Wednesday, December 1, 2010

growth and passion

{{ This post is part of #reverb10, an annual event and month-long online initiative to reflect on this year and manifest what's next for 2011.

Today's prompt: One word.  Encapsulate the year 2010 in one word.  Explain why you're choosing that word.  Now, imagine it's one year from today, what would you like the word to be that captures 2011 for you? }}

 {via}

2010 has been a pivotal year for me.  Letting go of toxic friendships.  Investing more in healthier friendships.  Committing to therapy.  Getting back in the dating game.  Discovering my passion to make a difference in this world.  Learning what it means to live life on my own terms.  

How do I describe this year in one word?  GROWTH.

I was one of those people who thought I had all the answers.  I thought I could fix anything, do anything, and work through pain on my own.  But then I found myself sitting on my bathroom floor at 2AM on a Tuesday night in March, sobbing uncontrollably.  I knew why I was crying, but I didn't want to admit it.  Because when you admit something and put it out there, it becomes real.  Seven years of not grieving properly for my mother, and fifteen years of not grieving properly for my father, had finally caught up to me.  I knew it was time to seek professional help.  I knew it was finally time to work through my pain and grieve for my parents.  It takes courage to see a therapist, and I truly admire any person who has sought professional help.

It's been eight months of therapy and I didn't think I would get here.  To a point in my life where my heart doesn't constantly ache over losing my parents.  To accept the fact that, yes, this is my life, and be okay with it.  I still have bad days and bad moments.  My heart still aches, but the pain has subsided a bit.  I still miss them, and will always miss them.

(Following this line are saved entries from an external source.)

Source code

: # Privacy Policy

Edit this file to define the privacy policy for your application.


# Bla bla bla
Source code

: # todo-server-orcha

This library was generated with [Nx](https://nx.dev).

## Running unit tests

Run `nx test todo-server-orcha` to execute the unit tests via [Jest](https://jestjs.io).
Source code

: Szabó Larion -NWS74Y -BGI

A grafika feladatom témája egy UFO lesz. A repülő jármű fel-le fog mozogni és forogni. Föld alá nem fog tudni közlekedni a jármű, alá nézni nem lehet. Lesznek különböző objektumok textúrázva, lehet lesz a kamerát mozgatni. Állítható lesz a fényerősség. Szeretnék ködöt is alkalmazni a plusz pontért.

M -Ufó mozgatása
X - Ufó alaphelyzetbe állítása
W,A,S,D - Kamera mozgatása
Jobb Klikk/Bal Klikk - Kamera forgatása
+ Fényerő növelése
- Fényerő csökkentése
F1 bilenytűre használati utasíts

I've grown tremendously over this last year through acknowledgment and acceptance and it feels wonderful.


This time, next year...

I want to be passionate.  About my career.  About graduate school.  About my friendships.  About my life.  I want my passion to resonate in those around me and inspire others to make a change, conquer a fear, and live passionately.   

How would you encapsulate your year in one word?  And how do you hope to describe your 2011?